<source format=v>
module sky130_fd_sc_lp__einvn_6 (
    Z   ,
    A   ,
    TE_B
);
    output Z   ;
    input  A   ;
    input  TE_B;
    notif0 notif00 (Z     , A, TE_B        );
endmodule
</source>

********

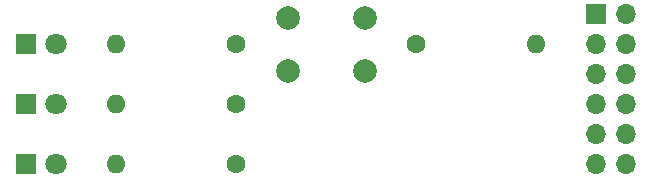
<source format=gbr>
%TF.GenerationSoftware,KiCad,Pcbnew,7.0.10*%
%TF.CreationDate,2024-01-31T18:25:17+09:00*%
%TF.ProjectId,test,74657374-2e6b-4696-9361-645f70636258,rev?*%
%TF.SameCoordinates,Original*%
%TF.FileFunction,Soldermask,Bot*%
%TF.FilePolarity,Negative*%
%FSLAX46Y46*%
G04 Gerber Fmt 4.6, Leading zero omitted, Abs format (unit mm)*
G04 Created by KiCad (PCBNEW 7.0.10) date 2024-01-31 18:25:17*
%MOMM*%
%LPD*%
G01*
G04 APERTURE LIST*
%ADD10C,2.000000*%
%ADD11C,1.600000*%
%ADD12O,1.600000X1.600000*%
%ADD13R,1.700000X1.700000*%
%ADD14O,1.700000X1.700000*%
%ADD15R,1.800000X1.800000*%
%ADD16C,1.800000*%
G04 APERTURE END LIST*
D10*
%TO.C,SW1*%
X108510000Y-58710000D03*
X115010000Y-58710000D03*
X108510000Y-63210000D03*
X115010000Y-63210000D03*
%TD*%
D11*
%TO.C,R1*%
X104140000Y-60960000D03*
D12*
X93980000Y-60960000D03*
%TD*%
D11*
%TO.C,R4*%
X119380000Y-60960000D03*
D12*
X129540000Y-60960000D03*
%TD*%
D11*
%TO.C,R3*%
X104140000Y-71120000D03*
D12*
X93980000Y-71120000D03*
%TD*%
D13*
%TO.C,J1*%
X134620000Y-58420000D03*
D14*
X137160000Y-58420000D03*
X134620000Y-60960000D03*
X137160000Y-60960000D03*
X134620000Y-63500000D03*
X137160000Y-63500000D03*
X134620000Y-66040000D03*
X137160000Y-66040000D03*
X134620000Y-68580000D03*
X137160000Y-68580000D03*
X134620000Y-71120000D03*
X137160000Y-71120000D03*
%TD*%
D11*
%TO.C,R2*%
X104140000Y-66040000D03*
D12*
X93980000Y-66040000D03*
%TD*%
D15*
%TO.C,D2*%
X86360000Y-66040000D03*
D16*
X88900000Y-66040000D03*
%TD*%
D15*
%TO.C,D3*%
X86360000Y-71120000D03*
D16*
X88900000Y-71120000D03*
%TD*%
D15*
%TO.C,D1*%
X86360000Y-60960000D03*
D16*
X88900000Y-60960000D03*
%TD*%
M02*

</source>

********

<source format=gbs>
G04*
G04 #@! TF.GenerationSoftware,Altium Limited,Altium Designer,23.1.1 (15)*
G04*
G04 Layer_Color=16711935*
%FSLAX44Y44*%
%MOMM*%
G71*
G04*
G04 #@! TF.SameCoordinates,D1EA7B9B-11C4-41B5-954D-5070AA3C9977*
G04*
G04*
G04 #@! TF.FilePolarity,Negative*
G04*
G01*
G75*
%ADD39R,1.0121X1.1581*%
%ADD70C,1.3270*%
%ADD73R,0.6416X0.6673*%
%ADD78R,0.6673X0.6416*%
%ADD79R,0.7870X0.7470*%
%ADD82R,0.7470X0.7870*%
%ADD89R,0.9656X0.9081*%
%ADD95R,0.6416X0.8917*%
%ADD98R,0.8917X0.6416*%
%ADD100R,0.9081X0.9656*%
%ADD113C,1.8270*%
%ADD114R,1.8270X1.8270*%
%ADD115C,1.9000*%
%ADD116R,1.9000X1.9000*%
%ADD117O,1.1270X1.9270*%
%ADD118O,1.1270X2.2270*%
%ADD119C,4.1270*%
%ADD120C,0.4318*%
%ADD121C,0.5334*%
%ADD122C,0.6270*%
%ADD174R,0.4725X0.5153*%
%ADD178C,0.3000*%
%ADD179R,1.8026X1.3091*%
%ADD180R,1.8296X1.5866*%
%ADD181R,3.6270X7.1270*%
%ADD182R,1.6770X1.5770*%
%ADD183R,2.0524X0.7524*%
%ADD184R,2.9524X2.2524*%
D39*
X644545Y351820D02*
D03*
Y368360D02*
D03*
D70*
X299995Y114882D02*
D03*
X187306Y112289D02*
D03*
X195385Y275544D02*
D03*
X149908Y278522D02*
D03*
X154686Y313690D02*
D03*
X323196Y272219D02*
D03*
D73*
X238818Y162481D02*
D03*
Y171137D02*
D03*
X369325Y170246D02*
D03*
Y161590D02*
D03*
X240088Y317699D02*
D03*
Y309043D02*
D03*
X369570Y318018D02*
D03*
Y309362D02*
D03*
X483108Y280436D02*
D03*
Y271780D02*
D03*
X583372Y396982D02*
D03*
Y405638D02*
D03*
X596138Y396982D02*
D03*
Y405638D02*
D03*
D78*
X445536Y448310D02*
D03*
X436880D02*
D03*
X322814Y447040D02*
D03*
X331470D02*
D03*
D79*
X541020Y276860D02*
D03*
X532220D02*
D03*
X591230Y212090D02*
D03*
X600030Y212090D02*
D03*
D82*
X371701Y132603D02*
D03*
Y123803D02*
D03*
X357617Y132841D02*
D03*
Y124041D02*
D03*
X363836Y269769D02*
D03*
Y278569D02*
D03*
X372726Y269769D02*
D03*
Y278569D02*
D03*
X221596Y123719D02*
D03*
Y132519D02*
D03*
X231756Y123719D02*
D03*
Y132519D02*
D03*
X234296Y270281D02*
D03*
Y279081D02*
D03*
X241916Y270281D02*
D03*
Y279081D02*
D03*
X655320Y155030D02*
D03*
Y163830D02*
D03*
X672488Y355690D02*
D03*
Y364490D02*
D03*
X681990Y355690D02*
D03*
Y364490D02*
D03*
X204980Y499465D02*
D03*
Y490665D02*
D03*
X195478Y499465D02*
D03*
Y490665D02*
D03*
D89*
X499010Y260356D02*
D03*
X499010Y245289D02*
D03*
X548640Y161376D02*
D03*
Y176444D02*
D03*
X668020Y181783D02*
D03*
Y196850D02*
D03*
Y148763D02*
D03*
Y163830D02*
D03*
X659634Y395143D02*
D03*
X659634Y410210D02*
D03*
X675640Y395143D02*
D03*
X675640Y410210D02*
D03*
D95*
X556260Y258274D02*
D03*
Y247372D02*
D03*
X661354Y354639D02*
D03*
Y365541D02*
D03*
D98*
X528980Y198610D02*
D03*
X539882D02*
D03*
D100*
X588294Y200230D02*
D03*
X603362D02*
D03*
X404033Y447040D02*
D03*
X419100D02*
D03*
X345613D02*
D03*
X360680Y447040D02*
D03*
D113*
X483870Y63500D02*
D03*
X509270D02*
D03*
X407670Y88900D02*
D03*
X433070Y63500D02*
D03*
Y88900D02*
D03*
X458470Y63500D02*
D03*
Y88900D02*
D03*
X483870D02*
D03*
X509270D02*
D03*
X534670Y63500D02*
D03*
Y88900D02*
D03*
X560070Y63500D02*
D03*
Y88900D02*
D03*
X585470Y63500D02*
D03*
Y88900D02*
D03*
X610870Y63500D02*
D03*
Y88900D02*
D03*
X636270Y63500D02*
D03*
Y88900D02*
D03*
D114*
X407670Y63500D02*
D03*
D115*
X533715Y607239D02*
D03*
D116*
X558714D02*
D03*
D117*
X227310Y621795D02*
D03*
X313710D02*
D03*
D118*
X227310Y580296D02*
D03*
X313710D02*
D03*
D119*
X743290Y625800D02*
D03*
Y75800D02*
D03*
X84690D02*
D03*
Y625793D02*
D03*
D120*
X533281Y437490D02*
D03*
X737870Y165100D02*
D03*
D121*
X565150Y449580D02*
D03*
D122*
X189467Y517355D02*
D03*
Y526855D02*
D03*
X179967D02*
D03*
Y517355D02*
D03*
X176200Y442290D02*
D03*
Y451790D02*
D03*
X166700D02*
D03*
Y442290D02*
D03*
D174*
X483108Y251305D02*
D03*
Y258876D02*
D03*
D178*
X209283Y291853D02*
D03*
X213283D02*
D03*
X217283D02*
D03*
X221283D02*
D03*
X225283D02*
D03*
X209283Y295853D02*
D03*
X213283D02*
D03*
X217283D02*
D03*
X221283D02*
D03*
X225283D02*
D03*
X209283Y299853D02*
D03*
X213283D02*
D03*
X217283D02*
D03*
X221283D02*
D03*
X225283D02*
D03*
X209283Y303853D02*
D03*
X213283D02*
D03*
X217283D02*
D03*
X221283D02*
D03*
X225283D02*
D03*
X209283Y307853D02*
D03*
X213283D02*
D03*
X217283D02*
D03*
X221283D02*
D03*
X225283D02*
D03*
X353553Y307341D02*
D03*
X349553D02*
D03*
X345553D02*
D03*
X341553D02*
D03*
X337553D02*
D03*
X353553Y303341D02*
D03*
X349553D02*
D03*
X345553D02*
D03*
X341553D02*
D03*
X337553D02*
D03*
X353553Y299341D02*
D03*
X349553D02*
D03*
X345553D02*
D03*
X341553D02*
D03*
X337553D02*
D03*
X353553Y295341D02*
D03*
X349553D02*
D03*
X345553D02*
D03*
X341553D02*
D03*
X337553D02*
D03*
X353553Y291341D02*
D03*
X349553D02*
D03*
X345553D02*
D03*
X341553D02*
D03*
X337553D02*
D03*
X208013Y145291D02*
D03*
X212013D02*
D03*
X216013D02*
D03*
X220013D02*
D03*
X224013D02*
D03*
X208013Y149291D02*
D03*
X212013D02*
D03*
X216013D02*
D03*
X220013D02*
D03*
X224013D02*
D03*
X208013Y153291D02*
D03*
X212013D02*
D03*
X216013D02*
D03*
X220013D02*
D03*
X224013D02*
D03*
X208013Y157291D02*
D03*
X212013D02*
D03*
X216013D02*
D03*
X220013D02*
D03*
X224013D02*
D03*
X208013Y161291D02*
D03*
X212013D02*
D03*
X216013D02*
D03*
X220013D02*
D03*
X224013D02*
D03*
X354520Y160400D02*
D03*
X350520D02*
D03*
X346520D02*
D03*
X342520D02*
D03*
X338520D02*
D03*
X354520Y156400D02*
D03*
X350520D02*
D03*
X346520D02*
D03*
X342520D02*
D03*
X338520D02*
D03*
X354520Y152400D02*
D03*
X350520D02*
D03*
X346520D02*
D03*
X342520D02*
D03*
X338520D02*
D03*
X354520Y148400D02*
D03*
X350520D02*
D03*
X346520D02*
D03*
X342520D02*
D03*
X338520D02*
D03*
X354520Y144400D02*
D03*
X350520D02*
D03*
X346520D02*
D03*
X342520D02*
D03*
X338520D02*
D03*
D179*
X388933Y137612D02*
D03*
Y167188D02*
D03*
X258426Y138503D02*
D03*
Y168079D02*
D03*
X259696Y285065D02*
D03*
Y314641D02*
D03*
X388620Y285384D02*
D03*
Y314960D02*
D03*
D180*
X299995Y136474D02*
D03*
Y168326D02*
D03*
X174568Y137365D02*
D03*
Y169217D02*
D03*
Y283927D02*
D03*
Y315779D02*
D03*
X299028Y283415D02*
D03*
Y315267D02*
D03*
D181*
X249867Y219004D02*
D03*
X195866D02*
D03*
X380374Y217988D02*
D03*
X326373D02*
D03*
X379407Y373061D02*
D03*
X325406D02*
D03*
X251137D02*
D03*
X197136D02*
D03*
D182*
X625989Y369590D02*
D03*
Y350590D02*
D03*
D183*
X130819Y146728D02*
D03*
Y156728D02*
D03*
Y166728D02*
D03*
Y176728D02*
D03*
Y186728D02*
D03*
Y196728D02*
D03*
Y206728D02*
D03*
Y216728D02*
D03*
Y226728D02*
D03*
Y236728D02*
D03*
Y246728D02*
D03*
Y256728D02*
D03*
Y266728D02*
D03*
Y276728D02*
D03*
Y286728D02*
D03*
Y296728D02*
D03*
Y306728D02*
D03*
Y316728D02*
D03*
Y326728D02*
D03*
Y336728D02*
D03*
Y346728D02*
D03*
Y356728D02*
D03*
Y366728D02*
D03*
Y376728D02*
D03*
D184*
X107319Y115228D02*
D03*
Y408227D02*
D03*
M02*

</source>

********

● **AIM OF THE EXERCISE**: In the data above, which lines include "SameCoordinates"? Return those lines.

● **ANSWER BOX**:
%TF.SameCoordinates,Original*%
G04 #@! TF.SameCoordinates,D1EA7B9B-11C4-41B5-954D-5070AA3C9977*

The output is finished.